The salad gave him away. Most tellingly, no actual lettuce presented itself. Instead a bed of Lebanese stonecress, an edible plant grown upstate, filled the shallow bowl. Tossed with radish, raw slivers of Jerusalem artichoke, and toasted pine nuts, the leaves shone through with vegetal effervescence. Skilled hands set this scene, and elsewhere, more diners might have been made aware of Alfonso Zhicay, the eponymous chef of Casa del Chef (39-06 64th Street, Queens; 718-457-9000) in Woodside, Queens. That’s the serpentine effect of borough “othering,” wherein the media exoticize every borough not named Manhattan. I’m just thankful he chose to open in his backyard and ours instead of Westchester.

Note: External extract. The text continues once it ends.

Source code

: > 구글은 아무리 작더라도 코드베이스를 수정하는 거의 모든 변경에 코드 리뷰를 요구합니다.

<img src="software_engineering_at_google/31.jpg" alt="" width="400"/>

Now a grandfather, the 44-year-old Ecuador-born chef has cooked in New York since 1994, almost always in fine-dining kitchens. For 14 years, he worked closely with Blue Hill chef and sustainability guru Dan Barber in Manhattan, at one point running the group’s catering services. I also unknowingly had Zhicay to thank over the years when, after particularly vigorous traipses through the Rockefeller State Park Preserve in Sleepy Hollow, my family enjoyed lunches at Blue Hill Café. The casual offshoot of Barber’s formal Blue Hill restaurant at the Stone Barns Center for Food and Agriculture connects to the preserve and operates on the nonprofit farm’s grounds. I’d grown up eating picnic lunches along the park’s reservoir, but as much as I love my parents, they’d never butchered a Berkshire hog to make bacon for our BLTs. (Zhicay’s commitment to sustainability and to food as a catalyst for positive social change is no gratuitous gesture. This is, after all, a man who earlier parlayed his work at Blue Hill into a gig building nutritious menus for the city’s Department of Education.)

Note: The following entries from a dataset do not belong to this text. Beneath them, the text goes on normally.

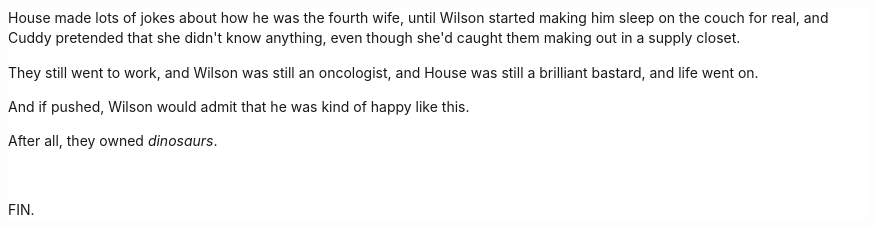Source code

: House made lots of jokes about how he was the fourth wife, until Wilson started making him sleep on the couch for real, and Cuddy pretended that she didn't know anything, even though she'd caught them making out in a supply closet.

They still went to work, and Wilson was still an oncologist, and House was still a brilliant bastard, and life went on.

And if pushed, Wilson would admit that he was kind of happy like this.

After all, they owned *dinosaurs*.

 

FIN.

“My father gets all of his produce from the Jackson Heights farmers’ market,” says Sandra Zhicay, who serves as the restaurant’s sole server and hostess. She takes time to explain each dish and answer any questions. She even has a few of her own. Spying my bottle of Rioja, the only wine I could bring myself to buy at the liquor store across the street — Casa del Chef is BYO — she asked, almost accusingly, “Where did you get that?” On her recommendation, a visit to a shop farther south yielded far better results.
The salad, dressed with a bright, citrusy vinaigrette, had me pulling face-contortions of approval that would do Robert De Niro proud. Stonecress looks like a cousin of the sea bean, but its flavor is far sweeter, like an acidic cucumber mixed with alfalfa sprouts. Just as satisfying was the shot glass of sweet, spiced butternut squash soup that preceded it: Topped with a sharp Parmesan foam, it was a tempest in a jigger. (That same foam turns up to equally good effect squirted over fresh vegetable cavatelli.)
The $35 five-course menu reveals itself as an endlessly charming and affordable way to eat in modern, seasonal fashion. Scallops settle into a marsh of spinach risotto. Their briny sweetness works wonders against the creamy grains, more contradictory evidence for the naysayers who refuse to pair seafood with dairy. Main courses arrive in hearty portions, including roast chicken with pan juices, farro, and winter squash, and striped bass over an aromatic vegetable stew. À la carte, appetizers set you back no more than $9, entrées $22. Unless you’re strapped for time, the tasting seems to be the most popular course(s) of action. And should you be drawn to a particular dish, the kitchen will suit your tasting menu to…taste: Diners at a neighboring table requested the juicy pork loin set over earthy celeriac and a quivering mound of braised short rib surrounded by baby leeks and sunchokes to pair with their pinot noir. (Both will serve carnivores brilliantly.) Longer tastings are also available by request.
Local cheese plates, crème brûlée, and sorbet all make fine endings, but Zhicay does his most impressive sweet work with fruits. Poached quince gets a crunchy companion in granola, layered with another foam, this one tasting vividly of passion fruit. The chef’s signature dessert is also his best: chicha, a fermented corn beverage Casa del Chef repurposes into a white-wine-fueled fruit soup infused with lemongrass. A vibrant mix of apples, pears, peaches, and pineapple, it makes me wish Zhicay would plumb his roots with extra fervor. A summer ceviche or a take on fried plantain patacones would further distance this restaurant from the crowded New American field. And this city could use more Ecuadorian restaurants. Antique agricultural tools hang on the wall — a farm-to-table cliché, but only here can you find a ceramic vase that belonged to Sandra’s grandparents. (It holds menus for passersby.)
The quaint bistro feels coincidental, tucked away on a side street, in the shadow of the 7 train. But Zhicay made a purposeful choice to open in his home borough, and he’s only one of many chefs returning to his community intent upon inviting his neighbors over for dinner. I’ll take a seat at his table any time.